# [WHAT YOU NEED TO DO]
Among the lines below, restate word for word only those from the line with "right knee: (612, 826, 8)" through the line with "left ankle: (1028, 546, 32)", with both end lines kept.
++++++
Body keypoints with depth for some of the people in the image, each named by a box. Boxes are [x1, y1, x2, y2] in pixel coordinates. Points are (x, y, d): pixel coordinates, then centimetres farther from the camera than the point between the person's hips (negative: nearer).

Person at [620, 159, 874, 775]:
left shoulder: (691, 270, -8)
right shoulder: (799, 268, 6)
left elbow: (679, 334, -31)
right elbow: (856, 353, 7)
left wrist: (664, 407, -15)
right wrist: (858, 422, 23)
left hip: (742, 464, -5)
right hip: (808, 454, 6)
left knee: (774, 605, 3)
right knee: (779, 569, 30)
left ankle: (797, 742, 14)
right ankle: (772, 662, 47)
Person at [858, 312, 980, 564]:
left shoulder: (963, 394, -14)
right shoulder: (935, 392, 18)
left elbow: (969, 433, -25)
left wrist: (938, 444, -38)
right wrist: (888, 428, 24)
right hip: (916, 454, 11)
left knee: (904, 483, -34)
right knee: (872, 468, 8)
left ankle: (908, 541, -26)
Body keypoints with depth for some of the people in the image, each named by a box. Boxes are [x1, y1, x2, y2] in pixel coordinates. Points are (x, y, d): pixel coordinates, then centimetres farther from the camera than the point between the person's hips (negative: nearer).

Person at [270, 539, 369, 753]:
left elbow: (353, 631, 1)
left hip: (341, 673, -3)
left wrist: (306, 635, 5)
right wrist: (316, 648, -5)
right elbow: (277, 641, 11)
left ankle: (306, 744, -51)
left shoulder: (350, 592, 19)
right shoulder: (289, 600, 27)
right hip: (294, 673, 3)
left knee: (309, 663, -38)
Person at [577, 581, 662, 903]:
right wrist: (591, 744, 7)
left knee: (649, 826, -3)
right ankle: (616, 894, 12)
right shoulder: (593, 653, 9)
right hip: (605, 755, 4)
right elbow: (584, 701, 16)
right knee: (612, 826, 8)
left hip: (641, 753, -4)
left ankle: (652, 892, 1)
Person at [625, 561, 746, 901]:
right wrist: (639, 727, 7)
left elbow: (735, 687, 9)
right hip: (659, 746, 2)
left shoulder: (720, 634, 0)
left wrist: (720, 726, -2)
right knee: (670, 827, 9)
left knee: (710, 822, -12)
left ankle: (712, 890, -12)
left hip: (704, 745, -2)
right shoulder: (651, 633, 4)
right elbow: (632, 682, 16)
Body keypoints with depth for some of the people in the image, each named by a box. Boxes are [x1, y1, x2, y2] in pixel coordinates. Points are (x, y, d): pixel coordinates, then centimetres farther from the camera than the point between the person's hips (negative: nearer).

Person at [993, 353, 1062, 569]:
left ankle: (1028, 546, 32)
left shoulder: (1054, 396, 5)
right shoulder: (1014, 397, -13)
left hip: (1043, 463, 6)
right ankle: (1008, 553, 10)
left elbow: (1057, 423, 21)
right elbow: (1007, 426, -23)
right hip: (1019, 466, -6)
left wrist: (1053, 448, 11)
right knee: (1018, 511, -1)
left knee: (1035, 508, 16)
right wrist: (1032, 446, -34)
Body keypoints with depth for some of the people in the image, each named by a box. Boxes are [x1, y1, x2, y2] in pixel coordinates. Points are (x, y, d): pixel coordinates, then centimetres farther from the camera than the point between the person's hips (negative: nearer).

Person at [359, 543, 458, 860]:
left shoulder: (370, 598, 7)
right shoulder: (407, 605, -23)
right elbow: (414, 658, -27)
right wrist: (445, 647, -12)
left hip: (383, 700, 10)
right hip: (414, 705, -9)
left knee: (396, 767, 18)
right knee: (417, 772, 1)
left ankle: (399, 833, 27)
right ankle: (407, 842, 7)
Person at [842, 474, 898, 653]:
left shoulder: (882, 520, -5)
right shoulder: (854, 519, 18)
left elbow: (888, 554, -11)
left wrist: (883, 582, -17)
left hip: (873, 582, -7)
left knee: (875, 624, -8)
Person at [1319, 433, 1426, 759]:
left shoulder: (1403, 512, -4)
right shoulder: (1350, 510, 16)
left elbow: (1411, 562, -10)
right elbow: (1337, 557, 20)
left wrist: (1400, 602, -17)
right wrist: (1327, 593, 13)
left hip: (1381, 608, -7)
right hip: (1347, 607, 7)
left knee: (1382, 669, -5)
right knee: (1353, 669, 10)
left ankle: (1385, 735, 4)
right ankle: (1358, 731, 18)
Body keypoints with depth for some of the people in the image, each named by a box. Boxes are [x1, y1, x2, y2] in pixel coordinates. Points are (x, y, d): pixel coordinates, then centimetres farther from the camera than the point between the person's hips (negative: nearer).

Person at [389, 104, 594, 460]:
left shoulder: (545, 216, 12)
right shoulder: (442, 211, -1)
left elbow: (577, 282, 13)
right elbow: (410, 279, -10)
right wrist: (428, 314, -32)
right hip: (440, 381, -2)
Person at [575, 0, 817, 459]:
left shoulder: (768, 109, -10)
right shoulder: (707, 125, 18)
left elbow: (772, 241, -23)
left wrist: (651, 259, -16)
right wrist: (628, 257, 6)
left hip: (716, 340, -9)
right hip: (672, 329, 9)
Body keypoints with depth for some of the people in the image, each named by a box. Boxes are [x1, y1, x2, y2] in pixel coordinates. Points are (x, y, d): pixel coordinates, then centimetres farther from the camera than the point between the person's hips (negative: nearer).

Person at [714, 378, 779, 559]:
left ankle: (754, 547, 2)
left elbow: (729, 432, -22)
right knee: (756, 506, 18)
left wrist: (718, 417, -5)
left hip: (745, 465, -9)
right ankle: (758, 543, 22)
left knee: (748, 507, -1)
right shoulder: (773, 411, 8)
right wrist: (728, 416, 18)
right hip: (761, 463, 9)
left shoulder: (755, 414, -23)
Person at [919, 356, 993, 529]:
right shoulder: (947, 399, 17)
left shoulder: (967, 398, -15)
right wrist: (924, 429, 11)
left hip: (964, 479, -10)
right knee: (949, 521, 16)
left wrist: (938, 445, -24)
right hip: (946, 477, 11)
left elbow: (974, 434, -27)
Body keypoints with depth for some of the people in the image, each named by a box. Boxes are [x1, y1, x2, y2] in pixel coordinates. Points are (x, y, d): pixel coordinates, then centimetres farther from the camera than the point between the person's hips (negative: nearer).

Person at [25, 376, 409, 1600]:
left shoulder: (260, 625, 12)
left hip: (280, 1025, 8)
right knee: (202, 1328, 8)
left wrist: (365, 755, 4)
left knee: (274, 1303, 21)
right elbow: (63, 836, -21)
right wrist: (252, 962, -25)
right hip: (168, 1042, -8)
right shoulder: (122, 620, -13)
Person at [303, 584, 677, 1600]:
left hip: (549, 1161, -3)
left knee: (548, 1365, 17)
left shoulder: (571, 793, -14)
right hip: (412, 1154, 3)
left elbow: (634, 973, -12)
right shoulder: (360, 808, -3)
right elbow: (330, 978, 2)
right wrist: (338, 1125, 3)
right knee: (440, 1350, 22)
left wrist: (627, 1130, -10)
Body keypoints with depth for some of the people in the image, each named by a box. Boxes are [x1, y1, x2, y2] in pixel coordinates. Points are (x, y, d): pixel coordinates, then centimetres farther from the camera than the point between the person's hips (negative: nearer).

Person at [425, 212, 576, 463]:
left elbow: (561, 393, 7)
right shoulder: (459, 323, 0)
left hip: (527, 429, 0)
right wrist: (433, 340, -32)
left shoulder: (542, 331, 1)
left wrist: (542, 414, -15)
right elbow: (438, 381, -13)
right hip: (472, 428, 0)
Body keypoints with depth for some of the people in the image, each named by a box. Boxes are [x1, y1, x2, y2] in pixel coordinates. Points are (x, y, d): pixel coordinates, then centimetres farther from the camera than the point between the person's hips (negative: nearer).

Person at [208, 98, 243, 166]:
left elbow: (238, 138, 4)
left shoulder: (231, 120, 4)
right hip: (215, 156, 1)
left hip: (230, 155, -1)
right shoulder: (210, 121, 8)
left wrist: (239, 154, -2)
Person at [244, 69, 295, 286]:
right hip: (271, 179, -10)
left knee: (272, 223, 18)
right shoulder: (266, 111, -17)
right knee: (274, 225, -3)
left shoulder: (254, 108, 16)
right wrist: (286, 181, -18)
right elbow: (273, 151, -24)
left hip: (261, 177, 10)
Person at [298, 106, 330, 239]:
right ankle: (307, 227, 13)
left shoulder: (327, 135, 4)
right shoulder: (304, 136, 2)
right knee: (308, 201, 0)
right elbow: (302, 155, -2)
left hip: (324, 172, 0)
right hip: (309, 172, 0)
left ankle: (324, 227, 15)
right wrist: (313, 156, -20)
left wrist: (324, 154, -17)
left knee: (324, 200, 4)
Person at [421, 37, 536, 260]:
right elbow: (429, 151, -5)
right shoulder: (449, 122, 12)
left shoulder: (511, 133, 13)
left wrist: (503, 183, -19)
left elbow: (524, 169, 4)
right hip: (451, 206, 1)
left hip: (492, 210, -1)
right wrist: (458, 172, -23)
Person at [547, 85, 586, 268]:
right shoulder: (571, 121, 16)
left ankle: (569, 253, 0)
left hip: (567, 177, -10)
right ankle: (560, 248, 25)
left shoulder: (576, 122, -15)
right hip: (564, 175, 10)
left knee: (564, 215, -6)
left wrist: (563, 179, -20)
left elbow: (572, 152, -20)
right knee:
++++++
# [ANSWER SECTION]
right knee: (612, 826, 8)
left hip: (641, 753, -4)
left ankle: (652, 892, 1)
Person at [625, 561, 746, 901]:
right wrist: (639, 727, 7)
left elbow: (735, 687, 9)
right hip: (659, 746, 2)
left shoulder: (720, 634, 0)
left wrist: (720, 726, -2)
right knee: (670, 827, 9)
left knee: (710, 822, -12)
left ankle: (712, 890, -12)
left hip: (704, 745, -2)
right shoulder: (651, 633, 4)
right elbow: (632, 682, 16)
Body keypoints with depth for some of the people in the image, each named by a box. Boxes are [x1, y1, x2, y2] in pixel coordinates. Points are (x, y, d): pixel coordinates, then centimetres farther from the camera than the point between the person's hips (negative: nearer).

Person at [993, 353, 1062, 569]:
left ankle: (1028, 546, 32)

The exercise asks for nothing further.